O Salmo 75 é atribuído à família de Asafe, um dos líderes do ministério musical nomeados por Davi (1 Crônicas 6:39). Trata-se de um salmo litúrgico, provavelmente cantado em contexto de adoração pública no templo, conforme indicado no título: “Ao mestre de música. Não destruas. Salmo de Asafe. Cântico.”
Seu pano de fundo parece estar ligado a uma situação de ameaça à estabilidade do povo de Deus, talvez por causa de opressão estrangeira ou corrupção interna. O Salmo 74, que o antecede, lamenta a destruição do templo e implora pelo juízo divino. O Salmo 75 vem como uma resposta de esperança e confiança: Deus é o juiz supremo e agirá no tempo certo.

*Dados registrados*:

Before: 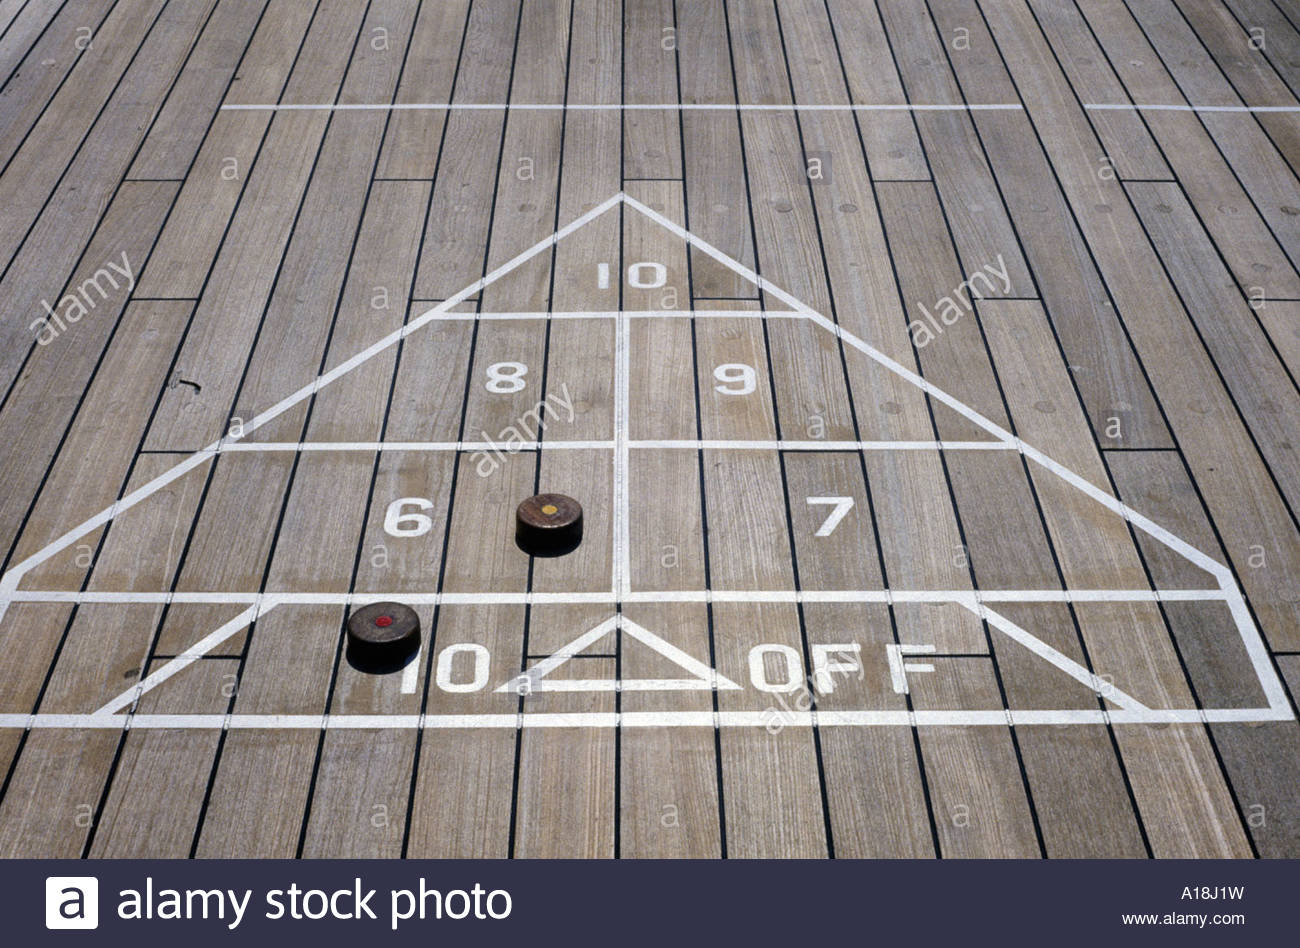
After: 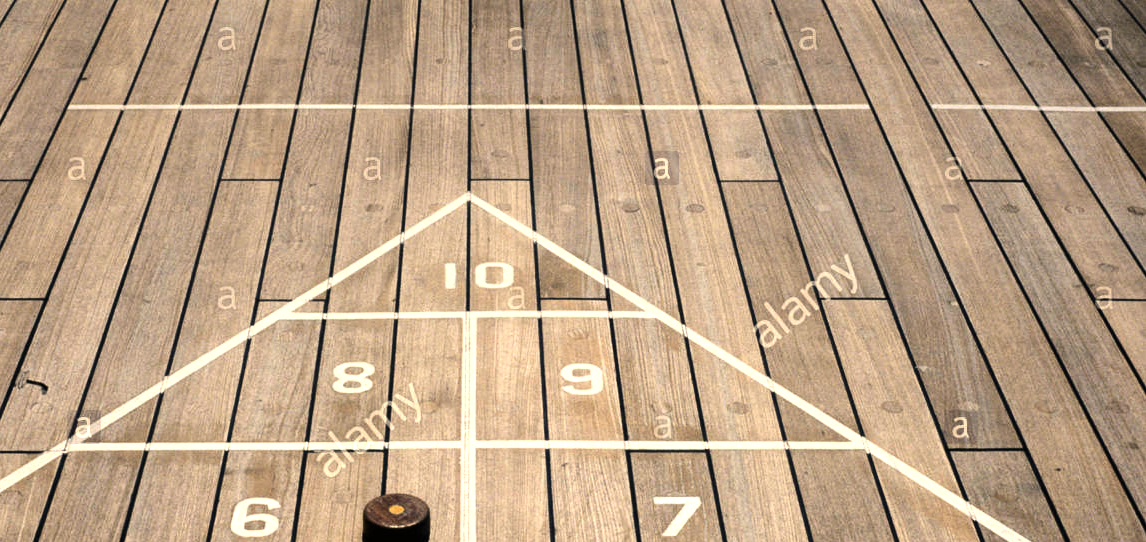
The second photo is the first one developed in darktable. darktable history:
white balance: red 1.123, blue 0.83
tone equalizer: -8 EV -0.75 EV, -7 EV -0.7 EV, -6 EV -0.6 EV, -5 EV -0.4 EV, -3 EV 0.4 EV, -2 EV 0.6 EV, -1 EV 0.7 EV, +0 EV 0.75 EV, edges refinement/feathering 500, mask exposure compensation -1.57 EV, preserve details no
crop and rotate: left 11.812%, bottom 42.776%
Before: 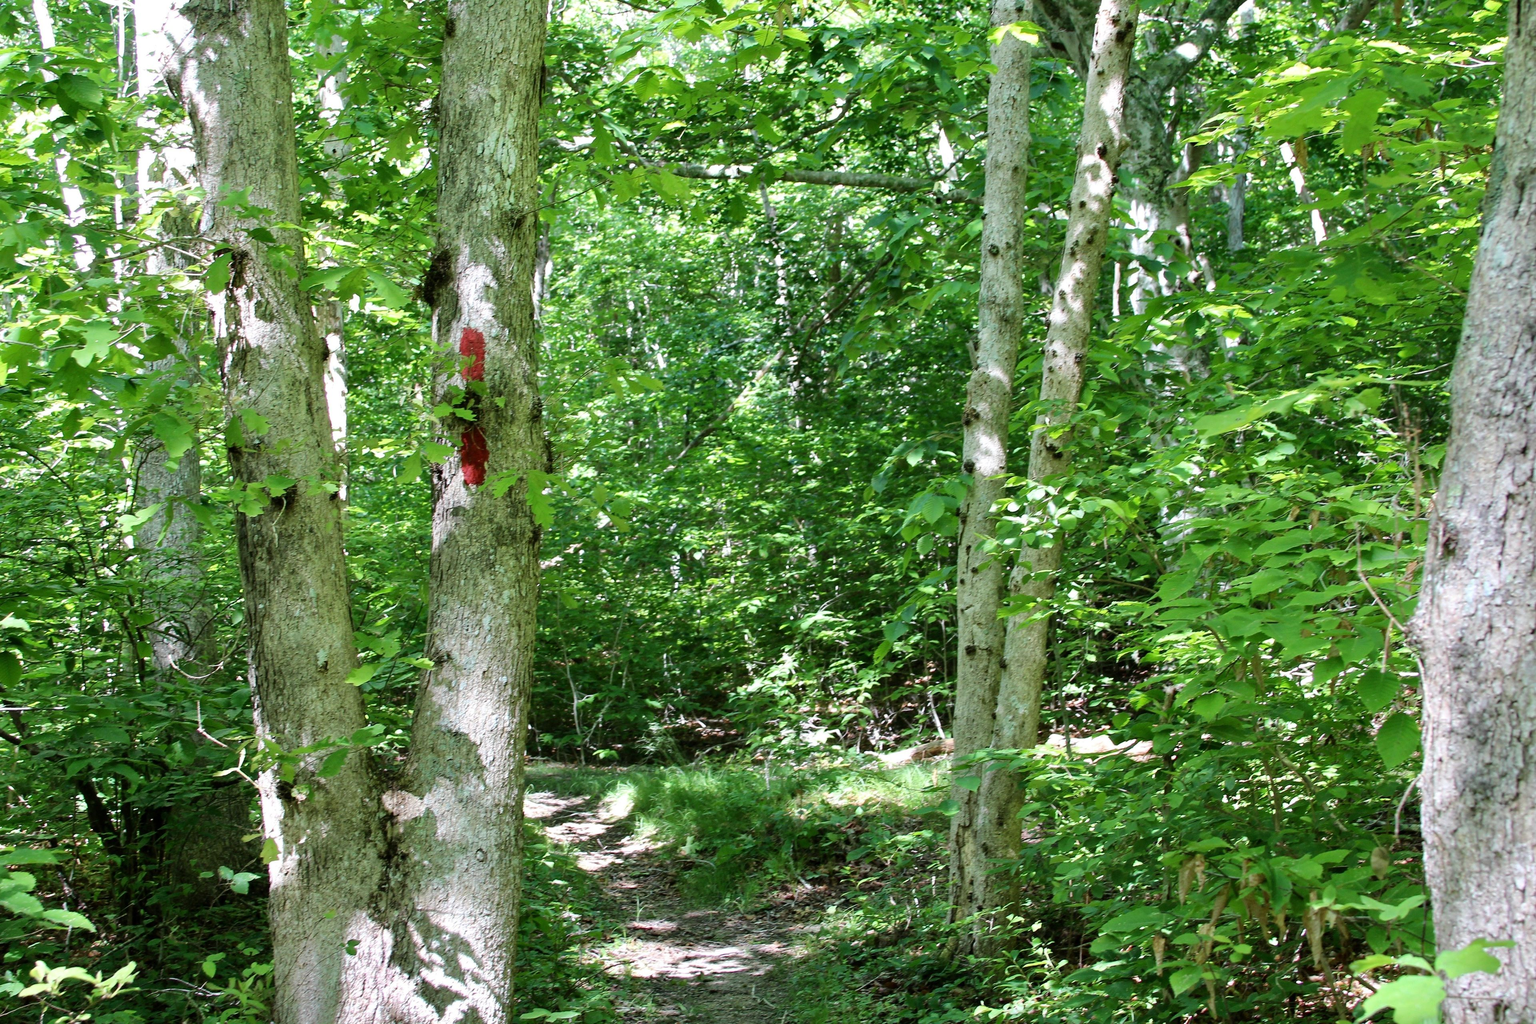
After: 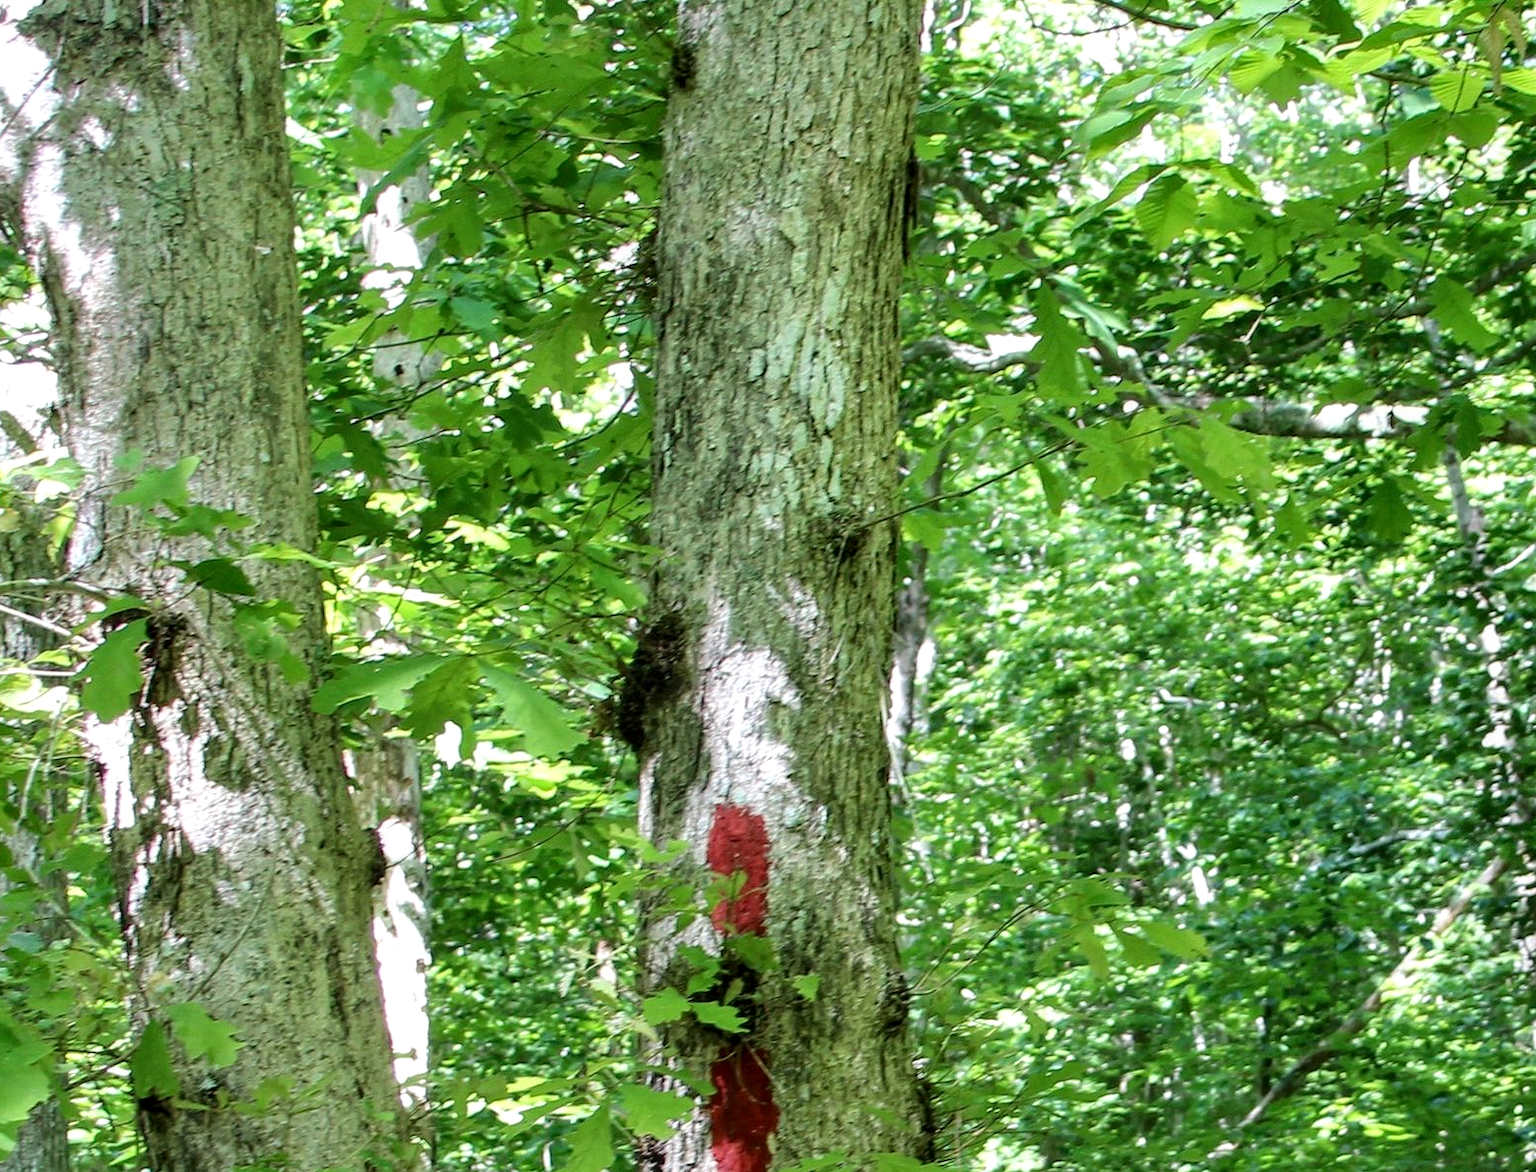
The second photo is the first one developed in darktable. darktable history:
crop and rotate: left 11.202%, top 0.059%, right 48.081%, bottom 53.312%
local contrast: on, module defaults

*Tarefas propostas*:
a - No trecho sobre o Salmo 75, o que o Salmo 74 lamenta?
b - Dê continuidade ao texto sobre o Salmo 75, começando logo depois da última frase apresentada.

*Resultados por tarefa*:
a - O Salmo 74 lamenta a destruição do templo e implora pelo juízo divino.

b -
O tema central é o juízo de Deus. Ele exalta quem quer e abate quem deseja. Diferente das expectativas humanas, não é da terra que vem a exaltação, mas do próprio Deus. Além disso, há um forte contraste entre os ímpios e os justos, que se torna o eixo da aplicação prática e da confiança do salmista.
CALVINO (2009, p. 150) afirma que este salmo “reflete que o mundo é governado exclusivamente pela vontade de Deus e que a própria Igreja é sustentada unicamente por sua graça e poder”. Assim, o Salmo 75 exalta a soberania de Deus e encoraja o povo a confiar em seu governo justo.
Louvor pela proximidade de Deus (Sl 75:1)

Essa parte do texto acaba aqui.